_WHAT YOU SHOULD DO_
Please repeat, from the entries that follow, the lines from the one containing "Snapshot for One M2 or M5 Cluster" through the one containing "Snapshots for One M2 or M5 Cluster" exactly, adding nothing.

(Stored data entries)

BEGIN

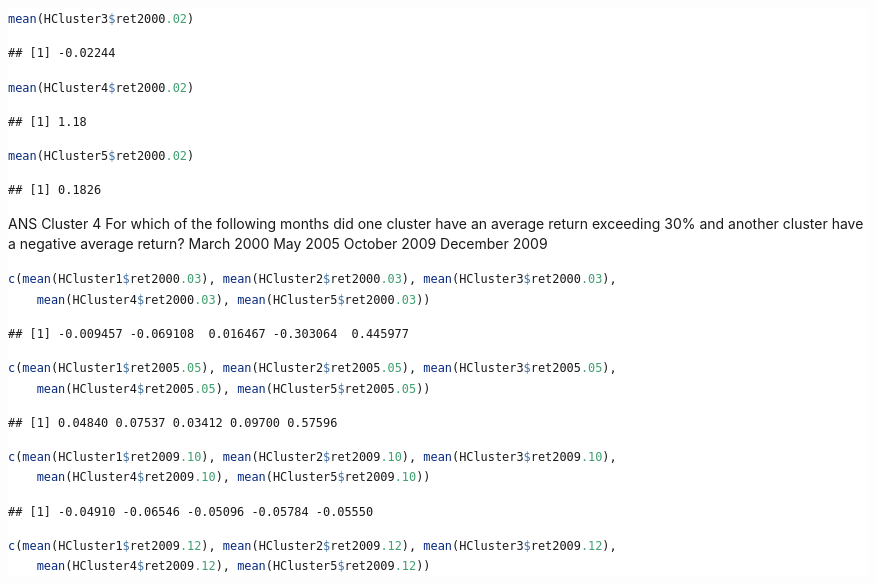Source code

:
 ```r
mean(HCluster3$ret2000.02)
```

```
## [1] -0.02244
```

```r
mean(HCluster4$ret2000.02)
```

```
## [1] 1.18
```

```r
mean(HCluster5$ret2000.02)
```

```
## [1] 0.1826
```


ANS Cluster 4 
For which of the following months did one cluster have an average return exceeding 30% and another cluster have a negative average return?
March 2000 May 2005 October 2009 December 2009


```r
c(mean(HCluster1$ret2000.03), mean(HCluster2$ret2000.03), mean(HCluster3$ret2000.03), 
    mean(HCluster4$ret2000.03), mean(HCluster5$ret2000.03))
```

```
## [1] -0.009457 -0.069108  0.016467 -0.303064  0.445977
```

```r
c(mean(HCluster1$ret2005.05), mean(HCluster2$ret2005.05), mean(HCluster3$ret2005.05), 
    mean(HCluster4$ret2005.05), mean(HCluster5$ret2005.05))
```

```
## [1] 0.04840 0.07537 0.03412 0.09700 0.57596
```

```r
c(mean(HCluster1$ret2009.10), mean(HCluster2$ret2009.10), mean(HCluster3$ret2009.10), 
    mean(HCluster4$ret2009.10), mean(HCluster5$ret2009.10))
```

```
## [1] -0.04910 -0.06546 -0.05096 -0.05784 -0.05550
```

```r
c(mean(HCluster1$ret2009.12), mean(HCluster2$ret2009.12), mean(HCluster3$ret2009.12), 
    mean(HCluster4$ret2009.12), mean(HCluster5$ret2009.12))
```
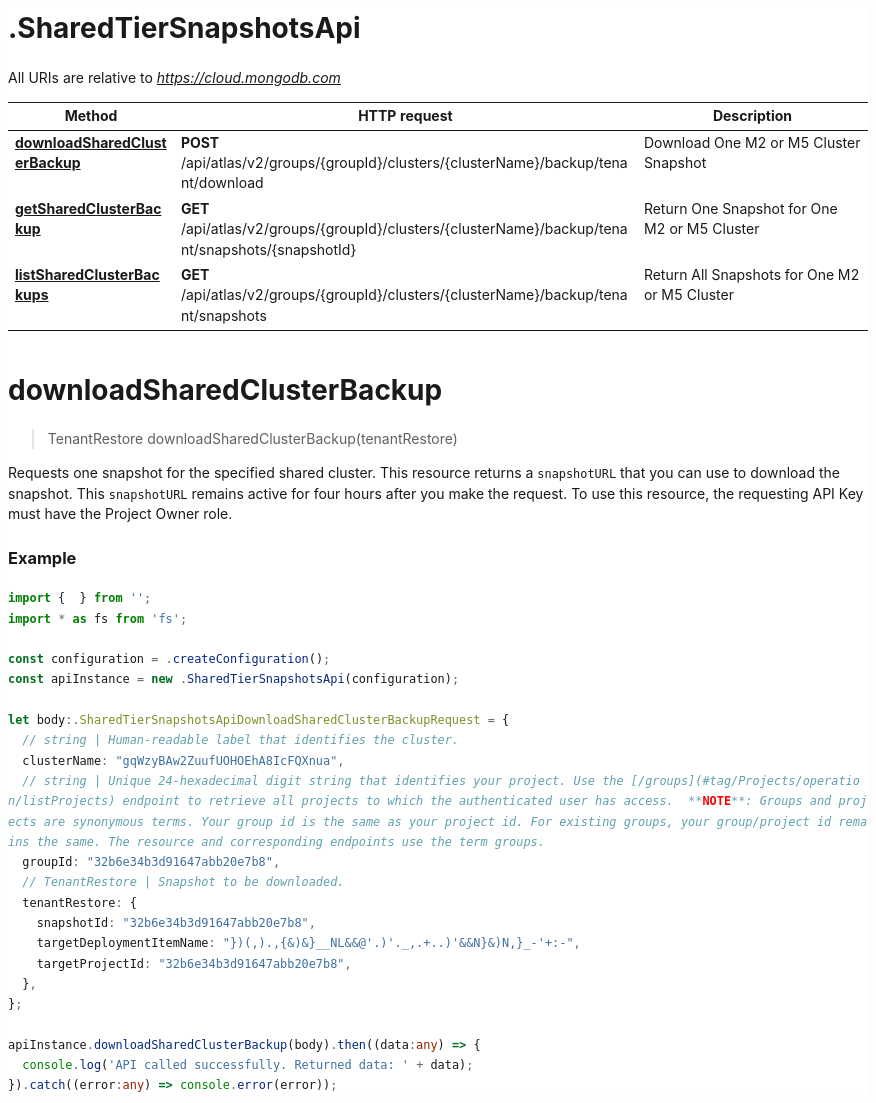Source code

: # .SharedTierSnapshotsApi

All URIs are relative to *https://cloud.mongodb.com*

Method | HTTP request | Description
------------- | ------------- | -------------
[**downloadSharedClusterBackup**](SharedTierSnapshotsApi.md#downloadSharedClusterBackup) | **POST** /api/atlas/v2/groups/{groupId}/clusters/{clusterName}/backup/tenant/download | Download One M2 or M5 Cluster Snapshot
[**getSharedClusterBackup**](SharedTierSnapshotsApi.md#getSharedClusterBackup) | **GET** /api/atlas/v2/groups/{groupId}/clusters/{clusterName}/backup/tenant/snapshots/{snapshotId} | Return One Snapshot for One M2 or M5 Cluster
[**listSharedClusterBackups**](SharedTierSnapshotsApi.md#listSharedClusterBackups) | **GET** /api/atlas/v2/groups/{groupId}/clusters/{clusterName}/backup/tenant/snapshots | Return All Snapshots for One M2 or M5 Cluster


# **downloadSharedClusterBackup**
> TenantRestore downloadSharedClusterBackup(tenantRestore)

Requests one snapshot for the specified shared cluster. This resource returns a `snapshotURL` that you can use to download the snapshot. This `snapshotURL` remains active for four hours after you make the request. To use this resource, the requesting API Key must have the Project Owner role.

### Example


```typescript
import {  } from '';
import * as fs from 'fs';

const configuration = .createConfiguration();
const apiInstance = new .SharedTierSnapshotsApi(configuration);

let body:.SharedTierSnapshotsApiDownloadSharedClusterBackupRequest = {
  // string | Human-readable label that identifies the cluster.
  clusterName: "gqWzyBAw2ZuufUOHOEhA8IcFQXnua",
  // string | Unique 24-hexadecimal digit string that identifies your project. Use the [/groups](#tag/Projects/operation/listProjects) endpoint to retrieve all projects to which the authenticated user has access.  **NOTE**: Groups and projects are synonymous terms. Your group id is the same as your project id. For existing groups, your group/project id remains the same. The resource and corresponding endpoints use the term groups.
  groupId: "32b6e34b3d91647abb20e7b8",
  // TenantRestore | Snapshot to be downloaded.
  tenantRestore: {
    snapshotId: "32b6e34b3d91647abb20e7b8",
    targetDeploymentItemName: "})(,).,{&)&}__NL&&@'.)'._,.+..)'&&N}&)N,}_-'+:-",
    targetProjectId: "32b6e34b3d91647abb20e7b8",
  },
};

apiInstance.downloadSharedClusterBackup(body).then((data:any) => {
  console.log('API called successfully. Returned data: ' + data);
}).catch((error:any) => console.error(error));
```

END

_REPLY TO THE TASK_
[**getSharedClusterBackup**](SharedTierSnapshotsApi.md#getSharedClusterBackup) | **GET** /api/atlas/v2/groups/{groupId}/clusters/{clusterName}/backup/tenant/snapshots/{snapshotId} | Return One Snapshot for One M2 or M5 Cluster
[**listSharedClusterBackups**](SharedTierSnapshotsApi.md#listSharedClusterBackups) | **GET** /api/atlas/v2/groups/{groupId}/clusters/{clusterName}/backup/tenant/snapshots | Return All Snapshots for One M2 or M5 Cluster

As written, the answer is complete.